Two years ago Kyle, who along with his teammates is home-schooled, progressed to the FIRST Lego League, forming a team that designed and built its own LEGO robot. That team of eight had great success last year, beating out 47 other teams from across Alberta to win provincial championships in Edmonton with their Listeria- and moisture-detecting robot, Swarm Bot.
That team competed against teams from across the globe, including Europe, South Africa and Saudi Arabia, in St. Louis, Miss., at the World Championships last April.
According to Storrier, this year Kyle, 14, is moving up to FIRST’s next age category.
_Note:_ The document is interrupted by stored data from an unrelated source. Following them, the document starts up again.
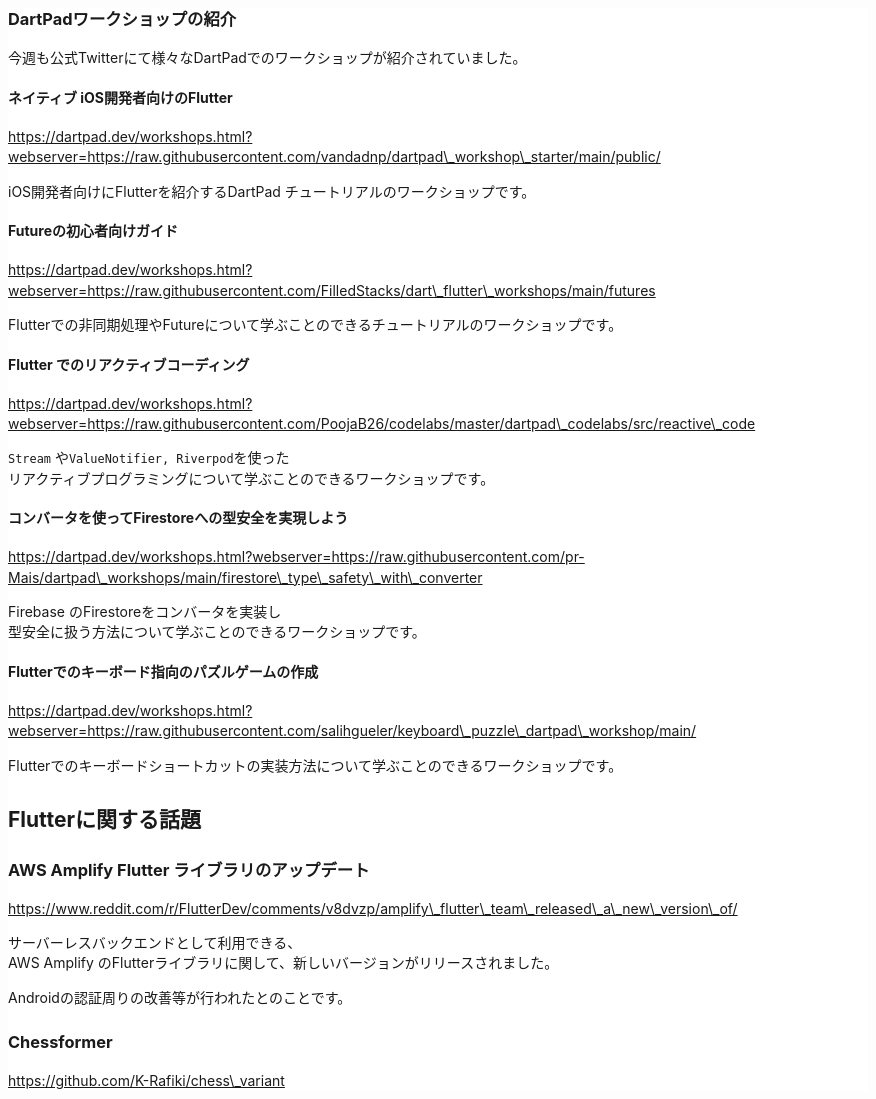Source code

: ### DartPadワークショップの紹介

今週も公式Twitterにて様々なDartPadでのワークショップが紹介されていました。

#### ネイティブ iOS開発者向けのFlutter

https://dartpad.dev/workshops.html?webserver=https://raw.githubusercontent.com/vandadnp/dartpad\_workshop\_starter/main/public/

iOS開発者向けにFlutterを紹介するDartPad チュートリアルのワークショップです。

#### Futureの初心者向けガイド

https://dartpad.dev/workshops.html?webserver=https://raw.githubusercontent.com/FilledStacks/dart\_flutter\_workshops/main/futures

Flutterでの非同期処理やFutureについて学ぶことのできるチュートリアルのワークショップです。

#### Flutter でのリアクティブコーディング

https://dartpad.dev/workshops.html?webserver=https://raw.githubusercontent.com/PoojaB26/codelabs/master/dartpad\_codelabs/src/reactive\_code

`Stream` や`ValueNotifier, Riverpod`を使った  
リアクティブプログラミングについて学ぶことのできるワークショップです。

#### コンバータを使ってFirestoreへの型安全を実現しよう

https://dartpad.dev/workshops.html?webserver=https://raw.githubusercontent.com/pr-Mais/dartpad\_workshops/main/firestore\_type\_safety\_with\_converter

Firebase のFirestoreをコンバータを実装し  
型安全に扱う方法について学ぶことのできるワークショップです。

#### Flutterでのキーボード指向のパズルゲームの作成

https://dartpad.dev/workshops.html?webserver=https://raw.githubusercontent.com/salihgueler/keyboard\_puzzle\_dartpad\_workshop/main/

Flutterでのキーボードショートカットの実装方法について学ぶことのできるワークショップです。

## Flutterに関する話題

### AWS Amplify Flutter ライブラリのアップデート

https://www.reddit.com/r/FlutterDev/comments/v8dvzp/amplify\_flutter\_team\_released\_a\_new\_version\_of/

サーバーレスバックエンドとして利用できる、  
AWS Amplify のFlutterライブラリに関して、新しいバージョンがリリースされました。

Androidの認証周りの改善等が行われたとのことです。

### Chessformer

https://github.com/K-Rafiki/chess\_variant
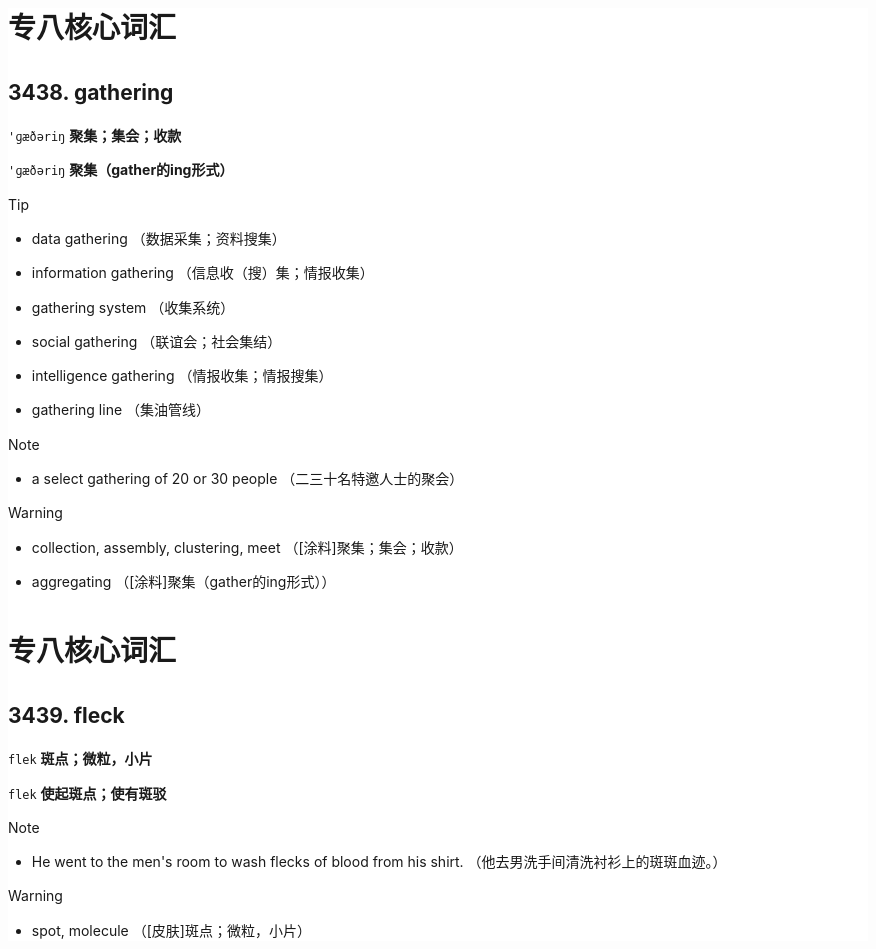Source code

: # 专八核心词汇

## 3438. gathering

`'ɡæðəriŋ`  **聚集；集会；收款**

`'ɡæðəriŋ`  **聚集（gather的ing形式）**

> [!TIP]
>
> - data gathering （数据采集；资料搜集）
>
> - information gathering （信息收（搜）集；情报收集）
>
> - gathering system （收集系统）
>
> - social gathering （联谊会；社会集结）
>
> - intelligence gathering （情报收集；情报搜集）
>
> - gathering line （集油管线）
>

> [!NOTE]
>
> - a select gathering of 20 or 30 people （二三十名特邀人士的聚会）
>

> [!WARNING]
>
> - collection, assembly, clustering, meet （[涂料]聚集；集会；收款）
>
> - aggregating （[涂料]聚集（gather的ing形式））
>

# 专八核心词汇

## 3439. fleck

`flek`  **斑点；微粒，小片**

`flek`  **使起斑点；使有斑驳**

> [!NOTE]
>
> - He went to the men's room to wash flecks of blood from his shirt. （他去男洗手间清洗衬衫上的斑斑血迹。）
>

> [!WARNING]
>
> - spot, molecule （[皮肤]斑点；微粒，小片）
>
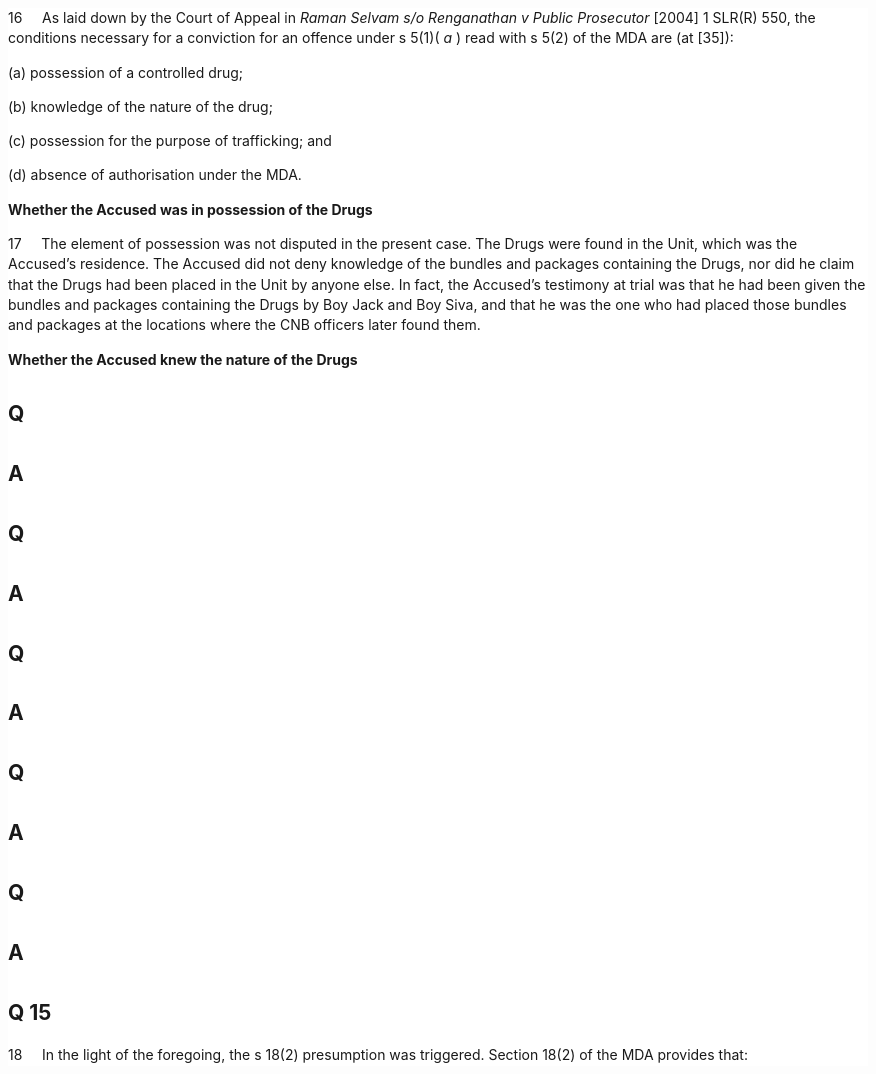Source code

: 16     As laid down by the Court of Appeal in _Raman Selvam s/o Renganathan v Public Prosecutor_ [2004] 1 SLR(R) 550, the conditions necessary for a conviction for an offence under s 5(1)( _a_ ) read with s 5(2) of the MDA are (at [35]): 

 (a) possession of a controlled drug; 

 (b) knowledge of the nature of the drug; 

 (c) possession for the purpose of trafficking; and 

 (d) absence of authorisation under the MDA. 

**Whether the Accused was in possession of the Drugs** 

17     The element of possession was not disputed in the present case. The Drugs were found in the Unit, which was the Accused’s residence. The Accused did not deny knowledge of the bundles and packages containing the Drugs, nor did he claim that the Drugs had been placed in the Unit by anyone else. In fact, the Accused’s testimony at trial was that he had been given the bundles and packages containing the Drugs by Boy Jack and Boy Siva, and that he was the one who had placed those bundles and packages at the locations where the CNB officers later found them. 

**Whether the Accused knew the nature of the Drugs** 


## Q 

## A 

## Q 

## A 

## Q 

## A 

## Q 

## A 

## Q 

## A 

## Q 15 

18     In the light of the foregoing, the s 18(2) presumption was triggered. Section 18(2) of the MDA provides that:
He, along with four other youth ages 13 to 16, will design, build and program a robot to compete against other teams at the FIRST Tech Challenge provincial competition to take place in January 2013.
Storrier said participants are awarded for competition, as well as community outreach and design. She added the boys don’t yet know what this year’s theme will be, but are getting very excited about the challenge.
Storrier said when the team learned Airdrie Fest was going to be open to community groups, it decided to take part.
“We have done open houses with our teams in the past, but we saw this as an opportunity to go bigger and we wanted to share that with our community,” said Storrier, adding the boys will be bringing last year’s robot to the community festival.
Storrier said the group will also provide information to the public about FIRST’s programming, which she says is “exciting and meaningful” and has encouraged her son to teach himself trigonometry and calculus.
Micheal McAllister, community developer with the City of Airdrie, said he is pleased Airdrie Fest has attracted the robotics group.
“We were thrilled and it has certainly been a unique twist (to this year’s Airdrie Fest),” he said.
“We are certainly ready to embrace it.”
The robotics team will be located near the Airdrie Public Library.